Jan Landau’s family knows the horrors of the Holocaust. She made a promise to them, never to forget.

She co-founded the Butterfly Project. It brings the history of the Holocaust to the classroom and introduces an art project, painting ceramic butterflies.

Each beautifully painted butterfly represents the life of a child killed in the Holocaust.

The Butterfly Project is being taught in schools throughout San Diego County. Volunteers have also brought the lesson to schools around the world. Now ceramic butterflies are displayed on walls on every continent of the world.

"We have hope that even in difficult times….things will get better," Landau said.

This lesson is told, not by teachers but the children of Holocaust survivors, bringing the past to life in a way that helps students make the world a better place.

It starts with understanding history. Landau brings the Jewish star to show students. The star was required to be worn on the outside of clothing.

“To identify them as Jews and be treated poorly," Landau said.

Jews were stripped of their names and given only a number and a uniform. The living were forced to take pieces of clothing from those who passed. If they were fortunate to find a way to sew pieces on their uniform, it would keep them warmer in the winters of Poland. A volunteer speaker tells how her father used a pocket.

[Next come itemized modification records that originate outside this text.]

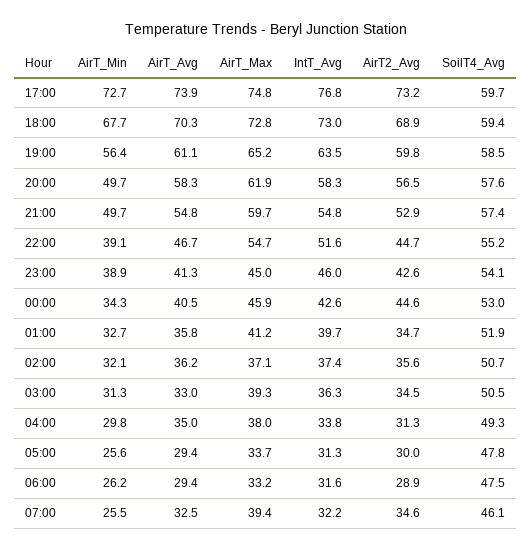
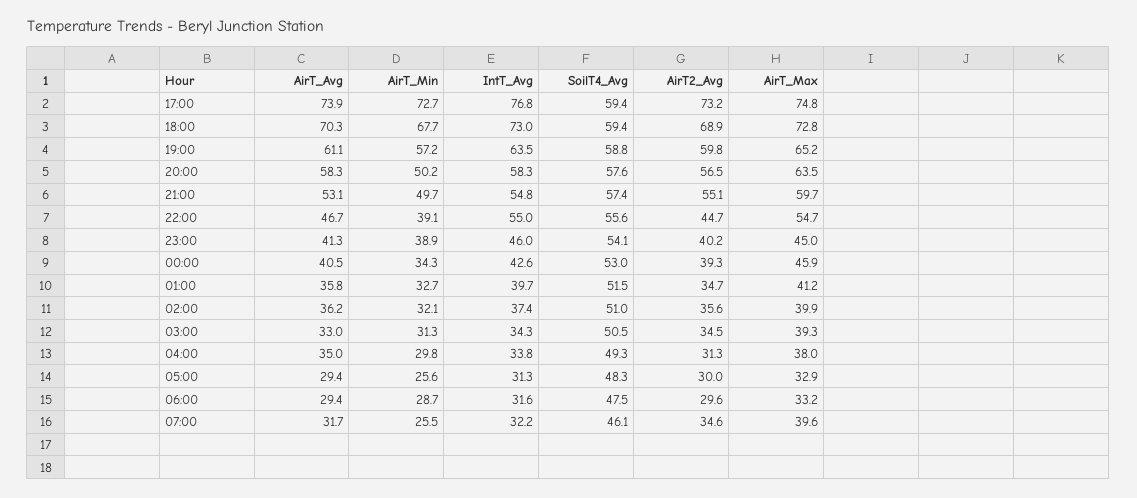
SoilT4_Avg, 17:00: 59.7 -> 59.4
AirT_Min, 19:00: 56.4 -> 57.2
SoilT4_Avg, 19:00: 58.5 -> 58.8
AirT_Min, 20:00: 49.7 -> 50.2
AirT_Max, 20:00: 61.9 -> 63.5
AirT_Avg, 21:00: 54.8 -> 53.1
AirT2_Avg, 21:00: 52.9 -> 55.1
IntT_Avg, 22:00: 51.6 -> 55
SoilT4_Avg, 22:00: 55.2 -> 55.6
AirT2_Avg, 23:00: 42.6 -> 40.2
AirT2_Avg, 00:00: 44.6 -> 39.3
SoilT4_Avg, 01:00: 51.9 -> 51.5
AirT_Max, 02:00: 37.1 -> 39.9
SoilT4_Avg, 02:00: 50.7 -> 51
IntT_Avg, 03:00: 36.3 -> 34.3
AirT_Max, 05:00: 33.7 -> 32.9
SoilT4_Avg, 05:00: 47.8 -> 48.3
AirT_Min, 06:00: 26.2 -> 28.7
AirT2_Avg, 06:00: 28.9 -> 29.6
AirT_Avg, 07:00: 32.5 -> 31.7
AirT_Max, 07:00: 39.4 -> 39.6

“My dad took this pocket in hopes he’d find food to put inside this pocket."

Another volunteer speaker show slides of Jewish prisoners sleeping, one on top of each other, on wooden planks, so tightly they couldn’t turn over. They had to rest their heads on their metal food bowl.

“There was no mattress, no blanket, no pillow."

The mission of the Butterfly Project is to honor and remember the 1.5 million children killed in the Holocaust by creating a butterfly for each life lost.

“It represents their voice. They have a voice…we remember these children that were killed," said Landau.

Landau and her team share the trait that gave their families a happy life: gratitude.

“The most important lesson of the Holocaust is to have perseverance; we all go through stuff, but we have to persevere.”

They teach the dangers of hate and bigotry and the importance of being what they call an ‘upstander.’

“To stand up for not only our rights but the rights of others," Landau said.

For her mission to spread love and remembrance around the world, we rewarded Jan Landau with the 10News Leadership Award.

Thank you for giving us beautiful butterflies, and the knowledge to make us better people. People who will rise together against the darkness of evil.